Y eso que Guillermo “Willy” Villalobos tenía convicciones. Codirector junto a Farina y narrador en off de los principales hechos que puntearon su vida durante los ’70, este militante peronista fue, además de preso político y exiliado, parte de la contraofensiva montonera. Ese pasado de paranoia, terror y muerte se contrapone con lo apacible de un presente que lo encuentra en el pueblo uruguayo de Cabo Polonio, con la arena y el mar como únicas compañías. Aquí no hay, hasta bien avanzado el metraje, cabezas parlantes ni imágenes de archivo, así como tampoco información por fuera lo enunciado. Se sabe: pocas cosas más terroríficas que lo que no se ve, lo que está acechando fuera de campo.

Luminum

Estrenada, al igual que Herbaria, en el Festival Visions du Réel, Luminum es la primera película de Maximiliano Schonfeld luego de Jesús López. Lo que en aquel relato sobre un chico lidiando como podía con el duelo por la muerte de su primo era de un maximalismo emotivo arrollador, aquí se reduce al seguimiento despojado de una madre y una hija con una pasión en común: los OVNIS. Algo lógico, teniendo en cuenta que Silvia y Andrea viven en la localidad entrerriana de Victoria, famosa por avistamientos y el museo dedicado a los objetos voladores no identificados que regentean las mujeres. Hecha con herramientas propias del cine documental, aunque alimentada con nutrientes de la ficción, Luminum acompaña a esos personajes peculiares como si no lo fueran; esto es, respetando sus deseos e intereses, indagando en los pliegues de su relación sin jamás hacerse la canchera ni muchos menos observándolas desde la supuesta superioridad moral que implica empuñar una cámara.

● **Filas de datos**:
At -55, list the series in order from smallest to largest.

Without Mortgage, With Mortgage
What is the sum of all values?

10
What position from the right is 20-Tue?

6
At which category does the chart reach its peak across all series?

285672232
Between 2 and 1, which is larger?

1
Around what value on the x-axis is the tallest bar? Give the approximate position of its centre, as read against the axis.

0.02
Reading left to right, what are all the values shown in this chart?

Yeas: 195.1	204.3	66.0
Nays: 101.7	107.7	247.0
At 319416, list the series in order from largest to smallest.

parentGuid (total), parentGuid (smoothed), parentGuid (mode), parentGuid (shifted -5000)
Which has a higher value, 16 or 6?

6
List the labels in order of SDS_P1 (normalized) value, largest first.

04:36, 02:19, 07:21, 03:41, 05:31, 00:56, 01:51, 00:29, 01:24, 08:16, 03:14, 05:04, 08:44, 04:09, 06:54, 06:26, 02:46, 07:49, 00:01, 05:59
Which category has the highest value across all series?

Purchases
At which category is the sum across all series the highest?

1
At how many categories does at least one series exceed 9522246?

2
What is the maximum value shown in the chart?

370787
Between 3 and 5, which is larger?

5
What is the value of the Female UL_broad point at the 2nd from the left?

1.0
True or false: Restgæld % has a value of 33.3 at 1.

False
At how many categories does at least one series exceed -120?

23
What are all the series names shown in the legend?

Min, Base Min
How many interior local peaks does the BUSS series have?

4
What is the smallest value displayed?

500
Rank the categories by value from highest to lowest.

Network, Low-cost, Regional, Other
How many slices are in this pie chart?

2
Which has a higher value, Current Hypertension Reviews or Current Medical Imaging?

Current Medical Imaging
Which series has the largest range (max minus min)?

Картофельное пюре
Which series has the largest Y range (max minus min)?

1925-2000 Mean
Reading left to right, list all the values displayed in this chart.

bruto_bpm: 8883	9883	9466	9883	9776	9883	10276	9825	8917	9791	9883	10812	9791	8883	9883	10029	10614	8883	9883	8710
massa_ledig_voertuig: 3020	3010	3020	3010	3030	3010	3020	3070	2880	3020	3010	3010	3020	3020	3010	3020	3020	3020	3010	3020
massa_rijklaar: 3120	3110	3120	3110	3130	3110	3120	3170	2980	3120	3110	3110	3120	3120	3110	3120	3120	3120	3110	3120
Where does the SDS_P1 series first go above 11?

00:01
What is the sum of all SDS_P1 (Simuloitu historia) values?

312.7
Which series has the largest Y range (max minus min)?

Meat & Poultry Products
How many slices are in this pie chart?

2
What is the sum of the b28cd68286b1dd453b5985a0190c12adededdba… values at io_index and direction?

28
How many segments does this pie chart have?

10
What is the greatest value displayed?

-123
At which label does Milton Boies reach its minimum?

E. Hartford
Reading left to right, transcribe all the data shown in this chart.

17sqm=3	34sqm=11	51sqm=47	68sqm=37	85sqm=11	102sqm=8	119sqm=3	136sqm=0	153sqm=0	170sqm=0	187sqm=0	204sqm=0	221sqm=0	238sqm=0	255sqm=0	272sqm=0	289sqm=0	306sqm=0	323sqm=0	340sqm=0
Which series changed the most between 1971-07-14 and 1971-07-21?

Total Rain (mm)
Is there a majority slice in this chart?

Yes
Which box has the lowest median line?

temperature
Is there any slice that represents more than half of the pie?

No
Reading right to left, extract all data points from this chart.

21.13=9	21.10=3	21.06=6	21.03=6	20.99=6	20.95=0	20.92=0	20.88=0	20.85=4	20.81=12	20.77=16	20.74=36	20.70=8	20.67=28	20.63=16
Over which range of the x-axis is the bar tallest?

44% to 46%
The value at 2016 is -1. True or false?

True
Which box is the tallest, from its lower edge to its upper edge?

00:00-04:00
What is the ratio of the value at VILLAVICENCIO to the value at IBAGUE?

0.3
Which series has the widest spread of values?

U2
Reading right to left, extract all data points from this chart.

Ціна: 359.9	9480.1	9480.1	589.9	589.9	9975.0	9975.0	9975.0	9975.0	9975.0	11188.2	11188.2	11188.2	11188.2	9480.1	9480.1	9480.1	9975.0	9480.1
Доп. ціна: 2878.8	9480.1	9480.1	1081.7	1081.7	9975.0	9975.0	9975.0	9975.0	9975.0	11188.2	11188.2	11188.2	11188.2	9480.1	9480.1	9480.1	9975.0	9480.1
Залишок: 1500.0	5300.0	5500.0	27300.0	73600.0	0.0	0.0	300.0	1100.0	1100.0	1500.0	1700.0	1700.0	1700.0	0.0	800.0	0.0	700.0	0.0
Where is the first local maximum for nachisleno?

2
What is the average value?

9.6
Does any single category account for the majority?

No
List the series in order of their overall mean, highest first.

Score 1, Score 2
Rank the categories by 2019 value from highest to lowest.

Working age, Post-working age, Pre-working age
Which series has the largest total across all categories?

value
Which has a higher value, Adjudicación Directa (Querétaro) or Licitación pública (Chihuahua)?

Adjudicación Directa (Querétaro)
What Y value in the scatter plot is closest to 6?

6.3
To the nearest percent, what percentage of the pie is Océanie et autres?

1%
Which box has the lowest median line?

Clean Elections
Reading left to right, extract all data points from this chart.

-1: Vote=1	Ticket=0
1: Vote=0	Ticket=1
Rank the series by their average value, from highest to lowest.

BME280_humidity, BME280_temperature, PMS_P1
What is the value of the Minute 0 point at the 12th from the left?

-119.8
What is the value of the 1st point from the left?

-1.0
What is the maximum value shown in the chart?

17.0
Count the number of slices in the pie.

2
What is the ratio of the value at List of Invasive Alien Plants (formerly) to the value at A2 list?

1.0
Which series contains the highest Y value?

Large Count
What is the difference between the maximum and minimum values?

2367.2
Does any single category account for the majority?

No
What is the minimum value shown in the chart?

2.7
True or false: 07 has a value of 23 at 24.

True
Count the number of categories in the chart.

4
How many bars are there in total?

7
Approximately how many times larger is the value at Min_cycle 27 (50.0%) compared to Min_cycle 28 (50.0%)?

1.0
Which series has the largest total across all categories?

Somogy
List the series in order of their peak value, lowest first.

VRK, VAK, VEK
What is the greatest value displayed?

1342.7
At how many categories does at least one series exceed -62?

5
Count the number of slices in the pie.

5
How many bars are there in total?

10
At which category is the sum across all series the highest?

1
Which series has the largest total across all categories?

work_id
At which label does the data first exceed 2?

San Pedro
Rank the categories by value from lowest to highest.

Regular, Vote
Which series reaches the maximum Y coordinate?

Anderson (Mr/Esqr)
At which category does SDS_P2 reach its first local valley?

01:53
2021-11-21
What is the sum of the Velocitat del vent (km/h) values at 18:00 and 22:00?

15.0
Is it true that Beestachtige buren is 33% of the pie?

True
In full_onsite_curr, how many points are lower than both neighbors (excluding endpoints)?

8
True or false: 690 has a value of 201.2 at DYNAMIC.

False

● **Problema**:
Transcribe literalmente, por favor, el fragmento de las reseñas de cine que empieza con las palabras «Y eso que Guillermo» y termina con «fuera de campo.».

● **Respuesta**:
Y eso que Guillermo “Willy” Villalobos tenía convicciones. Codirector junto a Farina y narrador en off de los principales hechos que puntearon su vida durante los ’70, este militante peronista fue, además de preso político y exiliado, parte de la contraofensiva montonera. Ese pasado de paranoia, terror y muerte se contrapone con lo apacible de un presente que lo encuentra en el pueblo uruguayo de Cabo Polonio, con la arena y el mar como únicas compañías. Aquí no hay, hasta bien avanzado el metraje, cabezas parlantes ni imágenes de archivo, así como tampoco información por fuera lo enunciado. Se sabe: pocas cosas más terroríficas que lo que no se ve, lo que está acechando fuera de campo.